_TEXTE ÉTUDIÉ_:
.....
Chanson bretonne L'enfant et la guerre by J. M. G. Le Clézio

Chanson bretonne  L'enfant et la guerre by J. M. G. Le Clézio

Auteur:J. M. G. Le Clézio
La langue: fra
Format: epub
Tags: Récit
Éditeur: Gallimard
Publié: 2020-03-12T06:23:48+00:00


Aujourd’hui, c’est cette Bretagne qui m’émeut. Grâce aux agriculteurs, les beaux champs de blé de mon enfance courent encore jusqu’au bord de la mer. Je ne sais rien de plus beau qu’un champ de blé devant la ligne des dunes ou le long des falaises. Une simple haie de ronces et de fougères les sépare de la lande, comme un symbole entêté de résistance aux désordres de la mer et aux déserts pavillonnaires. On est reconnaissant au Conservatoire du littoral et à M. d’Ornano. Leur action a été bénéfique, mais il ne faudrait pas oublier le rôle que les Bretons ont joué eux-mêmes dans la sauvegarde du pays breton, d’une certaine idée de la nature, du respect du mystère. La préservation des monuments préhistoriques, l’entretien des chemins de traverse, le nettoyage des plages et le goût pour le maintien des bosquets ne sont pas le fait du hasard. Les habitants des villages n’attendent pas les subsides de l’État pour décider de cela. Étant revenu en Bretagne peu de temps après le remembrement des années 60, j’avais été consterné par l’insolence de la modernité, je croyais que tout était fini, que le paysage archaïque et délicieux allait disparaître à jamais. J’ai vu, année après année, au cours de mes séjours, les chemins creux se reconstituer, dans le pur enseignement de Skol ar Kleuziou, l’école des talus.
.....
_DONNÉES EXTRAITES_:
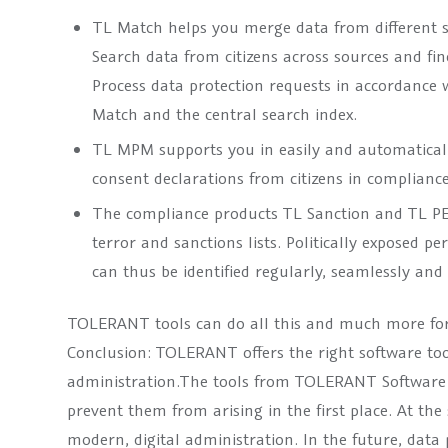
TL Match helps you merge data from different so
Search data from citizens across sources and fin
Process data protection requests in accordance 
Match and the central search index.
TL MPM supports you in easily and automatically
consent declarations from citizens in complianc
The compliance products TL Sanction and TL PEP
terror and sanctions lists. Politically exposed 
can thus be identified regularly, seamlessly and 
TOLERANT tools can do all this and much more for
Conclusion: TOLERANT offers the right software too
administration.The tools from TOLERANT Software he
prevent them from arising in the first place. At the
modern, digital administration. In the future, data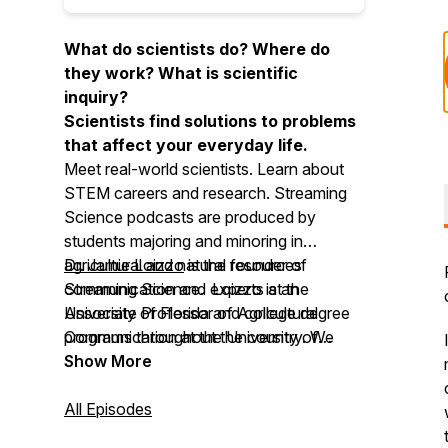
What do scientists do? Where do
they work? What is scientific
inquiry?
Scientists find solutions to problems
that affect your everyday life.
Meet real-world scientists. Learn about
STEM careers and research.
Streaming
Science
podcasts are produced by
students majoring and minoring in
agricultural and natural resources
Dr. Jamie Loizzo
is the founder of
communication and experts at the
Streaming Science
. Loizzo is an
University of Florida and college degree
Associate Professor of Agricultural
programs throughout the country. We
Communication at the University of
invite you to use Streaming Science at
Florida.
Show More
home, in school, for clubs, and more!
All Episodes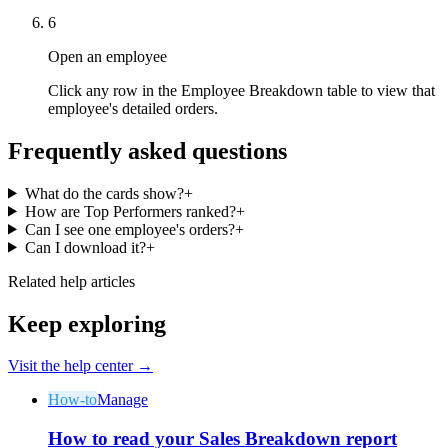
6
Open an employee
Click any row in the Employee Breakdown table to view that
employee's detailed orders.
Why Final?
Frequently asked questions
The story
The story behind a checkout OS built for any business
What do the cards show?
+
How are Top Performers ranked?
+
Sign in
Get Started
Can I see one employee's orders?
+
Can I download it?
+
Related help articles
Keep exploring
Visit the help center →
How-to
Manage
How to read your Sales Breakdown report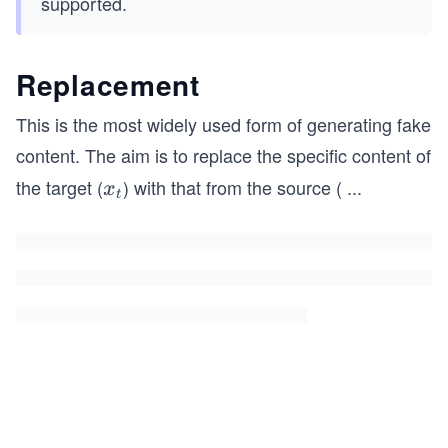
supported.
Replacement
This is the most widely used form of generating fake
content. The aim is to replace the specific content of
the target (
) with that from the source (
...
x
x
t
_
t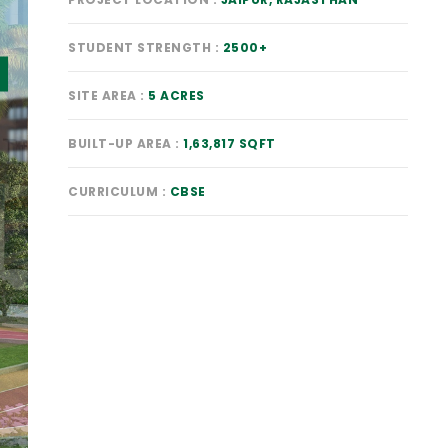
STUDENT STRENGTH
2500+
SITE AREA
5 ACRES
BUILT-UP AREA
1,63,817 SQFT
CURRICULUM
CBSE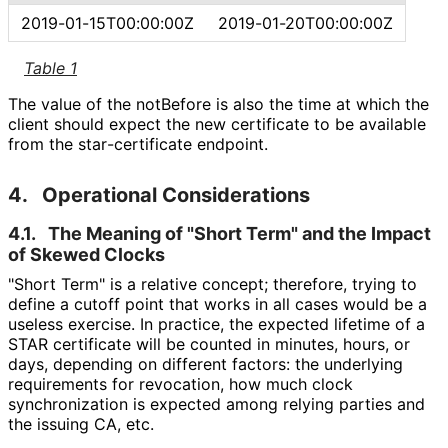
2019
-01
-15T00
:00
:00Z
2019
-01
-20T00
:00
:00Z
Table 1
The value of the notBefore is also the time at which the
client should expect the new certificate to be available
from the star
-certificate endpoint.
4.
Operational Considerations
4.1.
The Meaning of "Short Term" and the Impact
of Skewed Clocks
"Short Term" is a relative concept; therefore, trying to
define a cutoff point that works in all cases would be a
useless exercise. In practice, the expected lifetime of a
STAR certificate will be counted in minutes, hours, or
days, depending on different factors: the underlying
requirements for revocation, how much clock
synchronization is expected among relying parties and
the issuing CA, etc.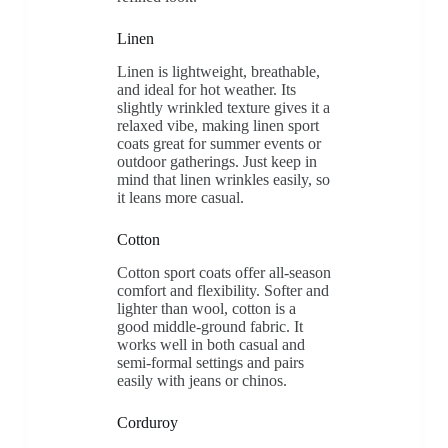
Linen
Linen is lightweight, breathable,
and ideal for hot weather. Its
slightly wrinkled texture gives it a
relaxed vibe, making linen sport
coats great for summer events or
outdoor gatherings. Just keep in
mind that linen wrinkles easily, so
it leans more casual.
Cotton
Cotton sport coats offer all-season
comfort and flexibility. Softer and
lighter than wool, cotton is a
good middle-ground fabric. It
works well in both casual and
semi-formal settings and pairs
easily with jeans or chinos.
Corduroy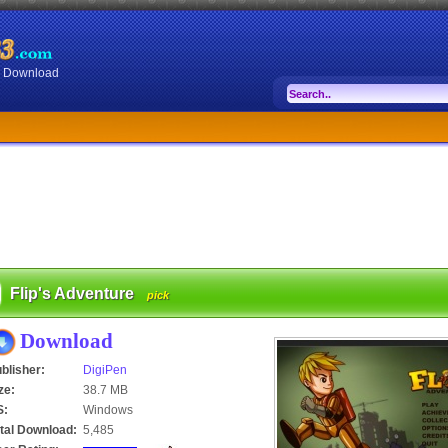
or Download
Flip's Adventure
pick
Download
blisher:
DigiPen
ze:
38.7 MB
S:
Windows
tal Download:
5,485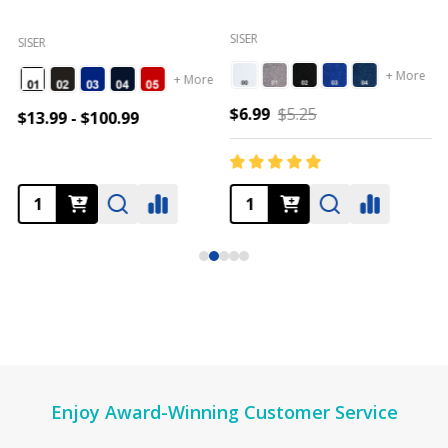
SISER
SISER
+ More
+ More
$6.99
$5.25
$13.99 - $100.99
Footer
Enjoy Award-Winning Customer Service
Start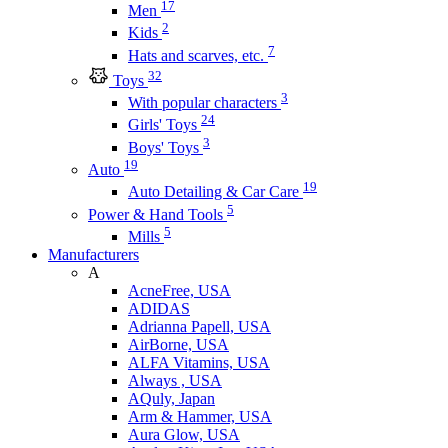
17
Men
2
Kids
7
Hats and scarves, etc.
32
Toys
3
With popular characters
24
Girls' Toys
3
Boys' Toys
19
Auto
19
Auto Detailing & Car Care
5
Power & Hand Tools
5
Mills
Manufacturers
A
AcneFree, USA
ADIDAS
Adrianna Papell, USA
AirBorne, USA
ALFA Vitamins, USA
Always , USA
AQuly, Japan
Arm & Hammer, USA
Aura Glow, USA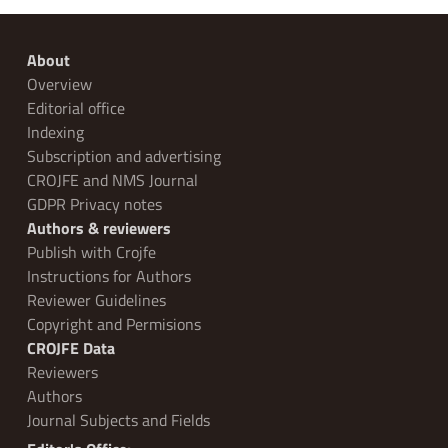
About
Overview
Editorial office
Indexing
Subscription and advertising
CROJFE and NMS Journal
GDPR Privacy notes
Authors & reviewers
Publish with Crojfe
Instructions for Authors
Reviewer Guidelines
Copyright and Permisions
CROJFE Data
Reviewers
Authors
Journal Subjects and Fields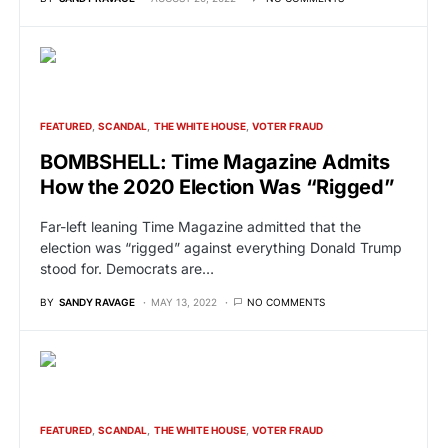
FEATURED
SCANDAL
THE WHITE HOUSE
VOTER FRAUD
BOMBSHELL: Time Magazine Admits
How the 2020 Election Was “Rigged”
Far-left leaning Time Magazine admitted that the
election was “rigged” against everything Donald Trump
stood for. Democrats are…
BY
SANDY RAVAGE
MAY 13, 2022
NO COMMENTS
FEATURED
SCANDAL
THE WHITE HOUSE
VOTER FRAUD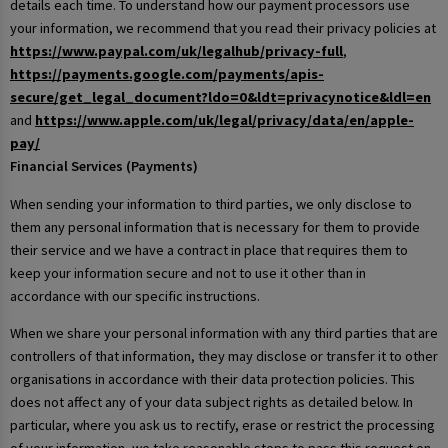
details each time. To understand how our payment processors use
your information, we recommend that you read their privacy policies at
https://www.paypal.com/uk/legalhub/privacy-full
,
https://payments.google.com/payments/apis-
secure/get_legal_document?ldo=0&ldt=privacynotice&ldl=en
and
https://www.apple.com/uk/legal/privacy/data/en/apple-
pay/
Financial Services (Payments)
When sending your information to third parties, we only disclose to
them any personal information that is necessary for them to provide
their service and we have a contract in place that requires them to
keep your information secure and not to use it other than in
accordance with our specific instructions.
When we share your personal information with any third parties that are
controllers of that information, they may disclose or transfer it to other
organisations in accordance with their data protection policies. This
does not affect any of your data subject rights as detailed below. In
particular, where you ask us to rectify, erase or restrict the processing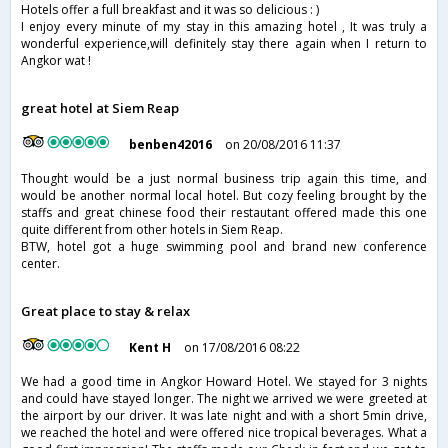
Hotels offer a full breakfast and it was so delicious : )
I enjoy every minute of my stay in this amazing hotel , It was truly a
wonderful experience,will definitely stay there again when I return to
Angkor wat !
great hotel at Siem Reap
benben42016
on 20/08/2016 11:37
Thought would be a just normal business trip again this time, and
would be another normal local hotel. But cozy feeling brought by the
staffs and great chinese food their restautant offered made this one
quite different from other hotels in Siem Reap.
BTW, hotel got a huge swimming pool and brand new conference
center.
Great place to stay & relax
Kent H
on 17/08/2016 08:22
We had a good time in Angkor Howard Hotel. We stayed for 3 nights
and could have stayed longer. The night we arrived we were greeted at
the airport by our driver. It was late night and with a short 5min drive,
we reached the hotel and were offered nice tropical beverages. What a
.....
_PARTIES DE L'EXERCICE_:
(a) Dans le texte sur la Bretagne, à quel moment a eu lieu le retour en Bretagne qui est évoqué ?
(b) Prolongez le texte sur la Bretagne après sa dernière phrase, s'il vous plaît.
La liste n'est pas nécessaire pour cet exercice.

_RÉPONSES À L'EXERCICE_:
(a) Peu de temps après le remembrement des années 60.

(b)
Les vieux murs de pierre sèche qui séparaient les parcelles, un moment fracturés, se sont ressoudés, le modèle ancien de la chaumière bretonne n’a pas été trahi, même si les murs sont en parpaings et les toits en ardoises espagnoles. C’est cette constance silencieuse, certains diraient cette obstination, qui est la véritable identité de la Bretagne, en Arvor ou en Argoat, le pays de la mer ou le pays des forêts, au-delà de tout folklore à l’intention du tourisme et de toute complaisance pour la couleur locale. La Bretagne de mon enfance n’était pas toujours charmante. Il y avait des tas d’ordures à l’entrée des villages, les routes étaient semées d’ivrognes et certaines maisons étaient d’une pauvreté insupportable. La Bretagne portait souvent les traces de la misère noire dans laquelle elle avait été plongée après sa mise en tutelle par l’État français, et les scènes que décrit le voyageur anglais Arthur Young qui visitait la région de Rennes un peu avant la Révolution semblaient toujours vivantes, mendiants en guenilles et vieilles femmes brisées par la décalcification. On pouvait trouver encore à Quimper la ruelle sordide où avait vécu Jean-Marie Déguignet. La Bretagne de mon âge mûr, et maintenant de ma vieillesse, a changé de visage, est devenue propre et pimpante, les fermes sont, grâce aux femmes, décorées de parterres de fleurs, les villages font des concours pour animer leurs ronds-points et leurs krez ker, leurs centres-villes. L’arrivée de l’agriculture biologique a redonné vie à d’anciennes exploitations rurales qui avaient été abandonnées. Des jeunes, garçons et filles, sans doute désillusionnés par la précarité dans les banlieues urbaines, ont décidé de changer de vie, ils redressent les vieilles pierres, utilisent le compost et refusent les semences industrielles.